The first Tuesday of
the month would have been a perfect day for the world to come to an
abrupt end. I wouldn't have complained one bit either. At least where I
live the weather was great for outside activities like watching the sky
open up to a fantastic fire and brimstone display, compliments of God.





Yes, I did say that,
but not because I'm a nonbeliever. I believe in many things, such as
the evils of diet soda and sugar free gum, and that Paris Hilton's
reality-television disaster, The Simple Life, should never have made it past the pilot phase. If there are sinners on the planet, it's the executives at Fox.





But if people feel
the need to claim I have no faith, then that's okay.

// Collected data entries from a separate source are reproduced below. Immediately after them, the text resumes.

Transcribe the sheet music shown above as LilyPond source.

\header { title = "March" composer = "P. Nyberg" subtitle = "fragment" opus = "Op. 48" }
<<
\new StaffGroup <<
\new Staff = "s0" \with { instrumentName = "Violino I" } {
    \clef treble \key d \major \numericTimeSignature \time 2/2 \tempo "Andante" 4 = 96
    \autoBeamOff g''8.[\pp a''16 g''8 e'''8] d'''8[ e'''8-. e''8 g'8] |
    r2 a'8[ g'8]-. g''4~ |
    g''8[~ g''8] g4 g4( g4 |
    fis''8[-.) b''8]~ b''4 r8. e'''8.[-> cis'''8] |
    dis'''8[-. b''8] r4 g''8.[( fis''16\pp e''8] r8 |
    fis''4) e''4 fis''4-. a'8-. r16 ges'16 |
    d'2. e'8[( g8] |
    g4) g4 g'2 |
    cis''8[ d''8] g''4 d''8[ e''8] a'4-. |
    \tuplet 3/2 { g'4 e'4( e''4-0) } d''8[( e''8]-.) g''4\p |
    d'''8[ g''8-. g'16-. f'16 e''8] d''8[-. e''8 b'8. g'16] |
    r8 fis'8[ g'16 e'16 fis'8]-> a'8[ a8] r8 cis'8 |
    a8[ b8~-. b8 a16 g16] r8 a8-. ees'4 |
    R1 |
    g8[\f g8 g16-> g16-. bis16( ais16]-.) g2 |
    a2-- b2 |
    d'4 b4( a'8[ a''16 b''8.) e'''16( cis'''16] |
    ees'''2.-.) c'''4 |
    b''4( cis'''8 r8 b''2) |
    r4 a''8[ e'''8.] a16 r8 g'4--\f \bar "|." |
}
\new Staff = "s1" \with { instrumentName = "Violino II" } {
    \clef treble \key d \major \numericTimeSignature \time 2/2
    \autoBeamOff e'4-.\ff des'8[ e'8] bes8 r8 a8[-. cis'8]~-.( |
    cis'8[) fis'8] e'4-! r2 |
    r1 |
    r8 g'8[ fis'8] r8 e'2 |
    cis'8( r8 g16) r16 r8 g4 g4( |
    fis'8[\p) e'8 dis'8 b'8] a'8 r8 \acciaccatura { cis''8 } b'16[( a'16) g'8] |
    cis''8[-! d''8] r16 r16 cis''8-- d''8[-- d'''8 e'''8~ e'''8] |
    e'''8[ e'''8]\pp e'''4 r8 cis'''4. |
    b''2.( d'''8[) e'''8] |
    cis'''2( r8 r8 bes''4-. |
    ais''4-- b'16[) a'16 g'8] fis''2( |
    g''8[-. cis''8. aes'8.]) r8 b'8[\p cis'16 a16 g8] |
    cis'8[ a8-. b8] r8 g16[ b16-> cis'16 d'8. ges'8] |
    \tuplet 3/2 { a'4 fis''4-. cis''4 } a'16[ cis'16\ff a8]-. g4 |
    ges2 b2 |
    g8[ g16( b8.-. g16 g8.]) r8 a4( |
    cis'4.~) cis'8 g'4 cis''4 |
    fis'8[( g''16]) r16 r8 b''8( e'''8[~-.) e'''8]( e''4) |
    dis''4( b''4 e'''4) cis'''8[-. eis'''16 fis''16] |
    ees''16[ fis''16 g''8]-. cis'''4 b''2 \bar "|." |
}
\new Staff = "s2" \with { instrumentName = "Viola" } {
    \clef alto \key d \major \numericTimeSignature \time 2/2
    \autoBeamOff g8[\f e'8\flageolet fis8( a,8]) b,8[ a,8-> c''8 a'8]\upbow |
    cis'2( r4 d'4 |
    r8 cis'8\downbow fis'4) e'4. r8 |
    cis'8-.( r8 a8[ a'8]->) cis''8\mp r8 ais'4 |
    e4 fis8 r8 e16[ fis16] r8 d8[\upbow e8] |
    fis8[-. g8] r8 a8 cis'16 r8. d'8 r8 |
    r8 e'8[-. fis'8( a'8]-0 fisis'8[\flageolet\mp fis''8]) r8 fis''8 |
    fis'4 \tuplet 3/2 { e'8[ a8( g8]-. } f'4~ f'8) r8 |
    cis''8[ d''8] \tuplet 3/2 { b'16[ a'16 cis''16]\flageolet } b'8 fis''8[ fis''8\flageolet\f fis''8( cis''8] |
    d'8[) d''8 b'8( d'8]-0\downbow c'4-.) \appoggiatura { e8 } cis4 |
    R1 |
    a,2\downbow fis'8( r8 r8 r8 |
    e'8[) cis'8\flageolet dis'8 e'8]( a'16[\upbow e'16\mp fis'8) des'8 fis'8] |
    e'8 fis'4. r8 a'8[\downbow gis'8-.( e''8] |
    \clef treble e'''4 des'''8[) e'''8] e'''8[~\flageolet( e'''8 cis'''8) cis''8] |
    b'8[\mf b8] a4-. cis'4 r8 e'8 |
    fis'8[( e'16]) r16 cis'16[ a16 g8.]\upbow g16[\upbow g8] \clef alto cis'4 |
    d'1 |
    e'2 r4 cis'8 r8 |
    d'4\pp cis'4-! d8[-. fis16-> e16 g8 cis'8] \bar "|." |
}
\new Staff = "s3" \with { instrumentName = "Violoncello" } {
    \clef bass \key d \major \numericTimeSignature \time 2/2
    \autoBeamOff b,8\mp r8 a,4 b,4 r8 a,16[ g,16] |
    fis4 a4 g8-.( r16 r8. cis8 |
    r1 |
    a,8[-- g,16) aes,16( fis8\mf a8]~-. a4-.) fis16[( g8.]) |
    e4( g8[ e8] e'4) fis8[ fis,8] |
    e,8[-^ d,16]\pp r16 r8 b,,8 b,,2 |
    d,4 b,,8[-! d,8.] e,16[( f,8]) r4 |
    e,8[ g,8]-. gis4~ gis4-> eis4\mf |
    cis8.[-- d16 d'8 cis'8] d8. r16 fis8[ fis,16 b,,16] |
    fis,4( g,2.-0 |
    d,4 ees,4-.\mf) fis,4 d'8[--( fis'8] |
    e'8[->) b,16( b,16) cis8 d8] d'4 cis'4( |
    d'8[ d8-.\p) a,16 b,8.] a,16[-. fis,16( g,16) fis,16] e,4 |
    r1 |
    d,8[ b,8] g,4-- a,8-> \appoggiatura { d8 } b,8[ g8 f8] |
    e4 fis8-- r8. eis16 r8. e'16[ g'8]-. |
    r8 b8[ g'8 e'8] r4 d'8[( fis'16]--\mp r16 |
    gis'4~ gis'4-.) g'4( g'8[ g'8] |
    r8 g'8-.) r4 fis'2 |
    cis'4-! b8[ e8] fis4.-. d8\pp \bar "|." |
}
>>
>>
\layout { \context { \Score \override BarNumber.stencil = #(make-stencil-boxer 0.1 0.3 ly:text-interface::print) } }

I'll take the
moral high ground and refrain from pointing out they have bad breath or
wear stupid looking shoes to work.





The end of the world, though? I can't hold my tongue about that.





So imagine my
tongue's delight last week when the Associated Press ran a piece
(insert "of pure crap") on the possibility of heavenly rapture because
Tuesday, June 6, marked the sixth day of the sixth month in the year
2006. That's right, 6-6-6. Obviously, someone with the AP thought this
news so important he or she rushed to print it before a more
prestigious publication – say, the Weekly World News or National
Inquirer – could get the scoop. That or they figured the office would
be closed the next day and an editor wouldn't get to fire them.





Now I enjoy mass
hysteria just as much as the next guy, but fearing the end of days is
kind of like worrying about the freshness of a Twinkie. As a bachelor,
Twinkies are my staple food. They're cheap, give you a wonderful sugar
high when washed down with a glass of Coke, and, more importantly, have
a shelf life twice as long as weapons-grade plutonium. I'll be fossil
fuel by the time the "use by" date on the package approaches. If
history has taught me anything, it's that stale Twinkies and the
apocalypse are two things I'll never have to experience.





Cream-filled snacks
and all jokes aside, I'm concerned with how much exposure these three
little numbers received. Along with the AP, my local newspaper ran an
article about the significance of 666 on its front page. Both stories
describe people's fears that the Biblical prediction of a revelation
would become reality just because the calendar date matched one
scripture verse.



Seriously, folks,
does God seem like the kind of deity who would need a calendar to
coordinate such an event? And if so, which type would He use, one with
pictures of puppies and kittens or the one featuring models from the
2006 Sports Illustrated Swimsuit Edition?





Get mad at me if you
want. You can even hold your Bible in front of you to ward off my evil
spirit. All I ask is that we use a little common sense here. When was
the last time someone said, "This is what God is going to do" and it
happened? Okay, Jesus doesn't count. He had insider information, kind
of like Martha Stewart.





I can't begin to
count all the times I was in a checkout line at the grocery store –
buying more Twinkies, of course – and happened across a tabloid
headline proclaiming Nostradamus' prognostications were on target THIS
TIME, only to have to get up the next morning and go to work. The way I
see it, if an old French guy with a crystal ball can't get me a day
off, then why should I believe a piece of paper with numbers in little
square boxes. A calendar helps me remember Father's Day and that I
should suck up to my boss around October 16. Beyond that, I'm on my own.





Then there's this:
Three sixes refers to the emergence of the antichrist, not the actual
end of our time, and even that is debatable. Since I began keeping
track in 1980, the planet has survived Ronald Reagan becoming an
American president, Michael Jackson in a music video with Paul
McCartney, The Rosie O'Donnell Show and Whoopi Goldberg on Hollywood Squares. Just recently, Taylor Hicks won American Idol. That's five dangerous people and the Bible says there are only four horsemen of the Apocalypse. I think we're all safe.





I probably should
give people a break about this whole apocalypse issue, though. The
afterlife is a big deal to religious types, especially the breakdown of
who's going to Heaven and who's just out of luck. If where we end up
once the lights go out for good wasn't that important, I guess so many
churchgoers wouldn't bang on my front door most Saturday mornings or
leave pamphlets in my mailbox telling me God doesn't want me getting
sunburned in Hell. They're just doing what they feel is right, what
they feel the Lord wants them to do.





However, my patience
runs short when those same believers start telling everyone to prepare
themselves for the final showdown between God and Satan. This sounds a
little too much like Chicken Little with a Billy Graham axe to grind.
"The sky is falling, get on your knees and repent! My desk calendar
with the photos of America's most beautiful lighthouses told me so!"





Put that way it's not
hard to hear just how ridiculous all this noise about June 6 sounded.
Add that to the fact that today is June 15 and I bet you can't help but
feel a bit foolish if you spent $500 on bottled water and canned food
last week because you wanted to be prepared.





Don't worry, though. I bought a calendar yesterday and found out there's a full moon on July 11. Anything could happen then.